▶ Required work:
• 1. Output the passage of the popcorn experiment text from "An interesting phenomenon, which" to "are highly significant." word for word.
• 2. Using the popcorn experiment text, answer these questions:
(a) What R2 does the model reach once the interaction term is included?
(b) What p-value does the lack-of-fit test have in the model without interaction?
(c) Which button is clicked to add the popcorn*batch interaction effect?

▶ Supplied text:

============================================================

The model explains 56% of the variation in yield (the R2).
The remaining variation has a standard error of 2.248 (Root Mean Square Error).
The significant lack-of-fit test (p-value of 0.0019) says that there is something in the two factors that is not being captured by the model. The factors are affecting the response in a more complex way than is shown by main effects alone. The model needs an interaction term.
Each of the two effects has two levels, so they each have a single parameter. Thus the t-test results are identical to the F-test results. Both factors are significant.
Figure 14.14 Two-Factor Analysis of Variance for Popcorn Experiment
The leverage plots in Figure 14.15 show the point-by-point detail for the fit as a whole and the fit as it is partially carried by each factor. Because this is a balanced design, all the points have the same leverage. Therefore, they are spaced out horizontally the same in the leverage plot for each effect.
Figure 14.15 Leverage Plots for Two-Factor Popcorn Experiment
The lack-of-fit test shown in Figure 14.14 is significant. We reject the null hypothesis that the model is adequate, and decide to add an interaction term, also called a crossed effect. An interaction means that the response is not simply the sum of a separate function for each term. In addition, each term affects the response differently depending on the level of the other term in the model.
The popcorn by batch interaction is added to the model as follows:
* Return to the Model Specification dialog, which already has the popcorn and batch terms in the model. (Hint: Select Model Dialog from the top red triangle menu if the dialog window is not open.)
First, select both popcorn and batch in the Select Columns list. To do so,
* Click on popcorn and Control-click (-click on the Macintosh) on batch to extend the selection.
* Click the Cross button to see the popcorn*batch interaction effect in the dialog, as shown here.
* Change the Emphasis to Effect Leverage, and click Run to see the results in Figure 14.16.
Including the interaction term increases the R2 from 56% to 81%. The standard error of the residual (Root Mean Square Error) has gone down from 2.25 to 1.54.
Figure 14.16 Statistical Analysis of Two-Factor Experiment with Interaction
The Effect Tests table shows that all effects are significant. The popcorn*batch effect has a p-value of 0.0019, which is highly significant. The number of parameters (and degrees of freedom) of an interaction are the product of the number of parameters of each term in the interaction. The popcorn*batch interaction has one parameter (and one degree of freedom) because the popcorn and batch terms each have only one parameter.
An interesting phenomenon, which is true only in balanced designs, is that the parameter estimates and sums of squares for the main effects are the same as in the previous fit without interaction. The F-tests are different only because the error variance (Mean Square Error) is smaller in the interaction model. The sum of squares and degrees of freedom for the interaction effect test is identical to the lack-of-fit test in the previous model.
Again, the leverage plots (Figure 14.17) show the tests in point-by-point detail. The confidence curves clearly cross the horizontal line. The effects tests (shown in Figure 14.6) confirm that the model and all effects are highly significant.
Figure 14.17 Leverage Plots for Two-Factor Experiment with Interaction
You can see some details of the means in the least squares means table, but in a balanced design (equal numbers in each level and no covariate regressors), they are equal to the raw cell means.
* To see profile plots for each effect, select LSMeans Plot from the red triangle menu at the top of each leverage plot.

============================================================

▶ Data provided:

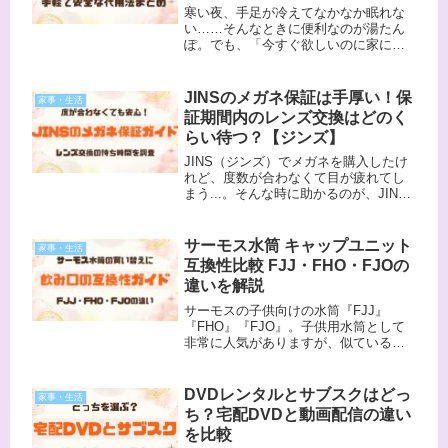
寒い夜、手足が冷えてなかなか眠れな
い……そんなときに便利なのが湯たん
ぽ。でも、「今すぐ欲しいのに家にな
い！」という日もありますよね。そん
なときは、ペットボトルなどの身近な
アイテムでも代用できます。この記事
JINSのメガネ保証は手厚い！保
家事・生活
では、ペットボトルをはじめとしたす
証期間内のレンズ交換はどのく
ぐ...
らい待つ？【ジンズ】
JINS（ジンズ）でメガネを購入したけ
れど、度数が合わなくて目が疲れてし
まう...。そんな時に助かるのが、JINS
の手厚い保証サービスです。今回は、
実際に保証期間内にレンズの度数変更
をしてみた体験談と、気になる待ち時
サーモス水筒 キャップユニット
家事・生活
間について詳しくお伝えし...
互換性比較 FJJ・FHO・FJOの
違いを解説
サーモスの子供向けの水筒『FJJ』
『FHO』『FJO』。子供用水筒として
非常に人気がありますが、似ている形
状の為、飲み口の互換性について疑問
を持つ方も多いのではないでしょう
か？この記事では、FJJ、FHO、FJOの
DVDレンタルとサブスクはどっ
家事・生活
飲み口互換性について詳しく...
ち？宅配DVDと動画配信の違い
を比較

============================================================

▶ Results of the exercise:
• 1.
An interesting phenomenon, which is true only in balanced designs, is that the parameter estimates and sums of squares for the main effects are the same as in the previous fit without interaction. The F-tests are different only because the error variance (Mean Square Error) is smaller in the interaction model. The sum of squares and degrees of freedom for the interaction effect test is identical to the lack-of-fit test in the previous model.
Again, the leverage plots (Figure 14.17) show the tests in point-by-point detail. The confidence curves clearly cross the horizontal line. The effects tests (shown in Figure 14.6) confirm that the model and all effects are highly significant.

• 2.
(a) 81%
(b) 0.0019
(c) The Cross button